Müfsit ve gururlu oldukları için mütemerrit ve inatçıdırlar, yanlışta ısrarcıdırlar.
Cumhura muhaliftirler. Zira Cumhur ve ekseriyet yalanda ve yanlışta ittifak etmez.
Üç halifenin şehadet-i, Âlem-i İslam’ın tüm dahili zelzeleleri ve felaketi münafıklardan olmuştur.
Nifaklarını halis bir inanç ve hakka dayanan bir ilim ve nazarla karşılayıp imha etmeleri gerekirken doğru yolda olan bizleriz deyip zikir ve fikirden kaçar, ifsada gider, hem meyus ve ümitsiz, alem ona olur vahşetgah.
İslamiyetin temeli doğruluktur. Hakkı kabul ve tasdiktir.
Müslümanları İlk tesisinden itibaren 1200 sene galibane bütün dinlere galebe ettiren ve dünyaya hükmettiren doğru İslamiyet’tir.
İmanın özelliği doğruluktur. Bütün güzel hasletlere doğrulukla ulaşılır.

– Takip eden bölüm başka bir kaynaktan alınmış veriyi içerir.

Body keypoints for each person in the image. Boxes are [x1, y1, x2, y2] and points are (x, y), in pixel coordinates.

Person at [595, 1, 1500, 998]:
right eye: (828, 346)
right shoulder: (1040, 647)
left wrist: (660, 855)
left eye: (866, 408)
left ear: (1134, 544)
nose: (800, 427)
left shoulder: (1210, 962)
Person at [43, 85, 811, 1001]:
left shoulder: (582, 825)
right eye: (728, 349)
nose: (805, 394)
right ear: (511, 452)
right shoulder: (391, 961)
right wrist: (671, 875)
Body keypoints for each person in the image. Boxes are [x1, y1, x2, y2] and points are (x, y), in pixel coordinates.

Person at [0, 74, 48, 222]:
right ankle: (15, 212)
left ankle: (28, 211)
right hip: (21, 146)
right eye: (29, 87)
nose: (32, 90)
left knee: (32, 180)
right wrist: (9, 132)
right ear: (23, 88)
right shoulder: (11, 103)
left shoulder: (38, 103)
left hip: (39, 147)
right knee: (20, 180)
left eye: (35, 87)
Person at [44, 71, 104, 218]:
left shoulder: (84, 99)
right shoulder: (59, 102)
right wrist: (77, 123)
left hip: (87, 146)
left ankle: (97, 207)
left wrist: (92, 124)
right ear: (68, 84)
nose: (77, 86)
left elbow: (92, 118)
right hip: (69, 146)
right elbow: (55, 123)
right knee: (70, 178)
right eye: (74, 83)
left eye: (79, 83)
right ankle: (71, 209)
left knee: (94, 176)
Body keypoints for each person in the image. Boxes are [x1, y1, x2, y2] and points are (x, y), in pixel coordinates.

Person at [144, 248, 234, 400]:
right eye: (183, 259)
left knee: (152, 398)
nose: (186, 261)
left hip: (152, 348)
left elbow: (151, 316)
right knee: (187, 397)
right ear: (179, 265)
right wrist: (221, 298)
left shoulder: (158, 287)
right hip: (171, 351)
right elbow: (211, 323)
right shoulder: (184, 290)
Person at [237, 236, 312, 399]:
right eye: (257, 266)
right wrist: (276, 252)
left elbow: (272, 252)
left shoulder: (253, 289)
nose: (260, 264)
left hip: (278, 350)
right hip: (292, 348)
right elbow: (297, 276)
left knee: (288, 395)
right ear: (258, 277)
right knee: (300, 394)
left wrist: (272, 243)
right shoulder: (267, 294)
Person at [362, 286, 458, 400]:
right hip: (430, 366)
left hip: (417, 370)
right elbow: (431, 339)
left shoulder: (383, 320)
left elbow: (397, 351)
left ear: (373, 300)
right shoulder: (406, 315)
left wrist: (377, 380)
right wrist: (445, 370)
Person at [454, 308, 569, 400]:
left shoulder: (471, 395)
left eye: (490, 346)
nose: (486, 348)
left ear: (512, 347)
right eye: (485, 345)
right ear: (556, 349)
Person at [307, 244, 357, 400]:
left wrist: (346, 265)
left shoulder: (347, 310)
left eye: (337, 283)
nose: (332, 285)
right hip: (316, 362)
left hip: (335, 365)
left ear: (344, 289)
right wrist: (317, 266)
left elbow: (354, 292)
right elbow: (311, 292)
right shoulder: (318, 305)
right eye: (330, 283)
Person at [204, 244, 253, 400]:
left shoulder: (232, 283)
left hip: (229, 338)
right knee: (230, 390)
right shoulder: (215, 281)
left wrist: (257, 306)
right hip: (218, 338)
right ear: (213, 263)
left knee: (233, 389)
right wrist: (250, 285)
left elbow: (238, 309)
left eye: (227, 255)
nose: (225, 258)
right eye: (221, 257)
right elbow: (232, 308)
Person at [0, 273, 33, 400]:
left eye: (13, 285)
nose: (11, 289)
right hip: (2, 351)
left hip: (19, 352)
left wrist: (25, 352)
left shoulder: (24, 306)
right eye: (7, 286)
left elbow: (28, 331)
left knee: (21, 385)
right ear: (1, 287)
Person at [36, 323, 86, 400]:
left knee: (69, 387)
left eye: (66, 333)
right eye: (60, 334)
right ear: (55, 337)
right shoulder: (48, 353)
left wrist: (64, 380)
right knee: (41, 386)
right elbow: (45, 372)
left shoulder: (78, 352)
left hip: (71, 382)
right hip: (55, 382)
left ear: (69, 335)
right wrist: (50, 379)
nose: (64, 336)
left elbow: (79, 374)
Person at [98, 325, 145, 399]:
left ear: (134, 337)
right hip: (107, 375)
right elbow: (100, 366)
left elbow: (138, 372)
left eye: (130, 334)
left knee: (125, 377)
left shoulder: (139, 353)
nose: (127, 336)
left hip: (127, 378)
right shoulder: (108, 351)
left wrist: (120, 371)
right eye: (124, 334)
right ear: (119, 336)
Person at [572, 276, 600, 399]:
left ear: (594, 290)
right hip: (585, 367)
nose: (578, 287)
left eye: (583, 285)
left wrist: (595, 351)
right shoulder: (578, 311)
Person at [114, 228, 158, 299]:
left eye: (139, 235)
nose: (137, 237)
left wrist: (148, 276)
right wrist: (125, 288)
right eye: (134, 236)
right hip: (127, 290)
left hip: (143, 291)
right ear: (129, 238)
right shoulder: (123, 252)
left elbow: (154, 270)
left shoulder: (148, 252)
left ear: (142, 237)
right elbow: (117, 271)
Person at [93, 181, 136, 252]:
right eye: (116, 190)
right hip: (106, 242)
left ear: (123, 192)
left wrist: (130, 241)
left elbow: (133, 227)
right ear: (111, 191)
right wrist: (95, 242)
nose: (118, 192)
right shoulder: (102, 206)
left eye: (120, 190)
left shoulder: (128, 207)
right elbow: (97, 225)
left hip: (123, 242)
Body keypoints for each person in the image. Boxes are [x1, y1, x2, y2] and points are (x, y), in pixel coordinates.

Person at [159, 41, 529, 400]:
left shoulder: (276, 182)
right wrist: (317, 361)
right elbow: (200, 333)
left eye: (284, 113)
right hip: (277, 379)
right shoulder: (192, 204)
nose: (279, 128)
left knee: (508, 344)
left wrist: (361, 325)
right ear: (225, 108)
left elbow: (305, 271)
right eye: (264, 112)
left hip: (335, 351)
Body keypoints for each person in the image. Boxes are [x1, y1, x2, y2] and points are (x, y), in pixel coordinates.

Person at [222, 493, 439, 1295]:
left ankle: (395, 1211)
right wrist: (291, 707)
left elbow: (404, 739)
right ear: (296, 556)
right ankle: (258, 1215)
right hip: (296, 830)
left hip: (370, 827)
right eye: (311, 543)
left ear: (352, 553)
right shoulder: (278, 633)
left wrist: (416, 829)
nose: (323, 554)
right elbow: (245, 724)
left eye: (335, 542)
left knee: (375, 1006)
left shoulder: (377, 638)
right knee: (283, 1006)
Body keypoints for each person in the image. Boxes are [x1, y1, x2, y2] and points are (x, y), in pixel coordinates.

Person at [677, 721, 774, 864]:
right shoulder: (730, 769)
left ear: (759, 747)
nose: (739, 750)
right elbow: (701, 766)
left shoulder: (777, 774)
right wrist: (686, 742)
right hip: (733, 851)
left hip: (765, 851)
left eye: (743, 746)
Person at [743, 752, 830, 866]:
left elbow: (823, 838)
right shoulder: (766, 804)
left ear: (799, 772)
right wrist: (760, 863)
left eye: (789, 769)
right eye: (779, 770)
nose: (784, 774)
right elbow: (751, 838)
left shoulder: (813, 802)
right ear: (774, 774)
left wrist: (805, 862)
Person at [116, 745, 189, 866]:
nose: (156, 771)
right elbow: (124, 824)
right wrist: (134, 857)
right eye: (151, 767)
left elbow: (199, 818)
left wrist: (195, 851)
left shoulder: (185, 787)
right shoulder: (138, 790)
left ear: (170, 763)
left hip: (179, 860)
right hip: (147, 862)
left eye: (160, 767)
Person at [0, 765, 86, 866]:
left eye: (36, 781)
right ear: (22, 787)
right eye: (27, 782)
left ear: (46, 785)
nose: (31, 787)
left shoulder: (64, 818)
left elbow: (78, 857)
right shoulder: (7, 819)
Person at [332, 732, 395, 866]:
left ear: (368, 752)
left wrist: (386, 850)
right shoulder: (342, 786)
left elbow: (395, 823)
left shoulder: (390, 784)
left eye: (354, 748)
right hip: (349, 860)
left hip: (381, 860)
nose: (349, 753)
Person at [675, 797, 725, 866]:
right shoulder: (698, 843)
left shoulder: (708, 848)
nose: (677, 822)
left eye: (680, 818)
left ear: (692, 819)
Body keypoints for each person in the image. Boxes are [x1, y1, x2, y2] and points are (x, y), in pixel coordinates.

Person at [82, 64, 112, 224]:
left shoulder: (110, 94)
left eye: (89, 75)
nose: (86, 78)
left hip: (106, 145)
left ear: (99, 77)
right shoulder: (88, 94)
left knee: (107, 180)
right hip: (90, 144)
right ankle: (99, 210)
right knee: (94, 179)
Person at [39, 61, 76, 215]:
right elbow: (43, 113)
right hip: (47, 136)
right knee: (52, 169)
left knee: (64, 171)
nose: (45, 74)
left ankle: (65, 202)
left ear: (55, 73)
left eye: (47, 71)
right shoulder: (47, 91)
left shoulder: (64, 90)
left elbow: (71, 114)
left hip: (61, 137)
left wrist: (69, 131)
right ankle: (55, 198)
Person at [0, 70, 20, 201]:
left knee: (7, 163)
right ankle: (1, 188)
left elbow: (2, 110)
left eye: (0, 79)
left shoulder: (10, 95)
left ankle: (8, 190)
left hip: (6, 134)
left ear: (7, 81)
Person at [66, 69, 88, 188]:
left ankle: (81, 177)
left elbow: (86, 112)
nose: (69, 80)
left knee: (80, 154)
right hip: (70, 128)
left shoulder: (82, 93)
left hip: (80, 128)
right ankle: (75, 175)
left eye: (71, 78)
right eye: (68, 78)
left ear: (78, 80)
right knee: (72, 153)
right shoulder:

Yüksek ahlaklara, hasletlere, hayat veren, canlı tutan doğruluktur.
Terakkinin temeli doğruluktur.
Kamil insan olmanın zembereği doğruluktur.
İmanda doğruluk, ahlakta doğruluk, iç aleminde doğruluk, dış aleminde doğruluk, yaşamda doğruluk, içtima-i hayatta doğruluk.
Doğruya müstenid tahkiki imanın, insanın bütün hayatına istikamet vermesi ve onu müstakim bir insan etmesi ve neticede ahsen-i takvim sırrına ulaştırması şanındandır.
Ashab-ı Kiramı bütün insanların fevkine çıkaran ve Resul-i Ekrem’(ASM) ‘i Fahri Âlem eden sır doğruluktur.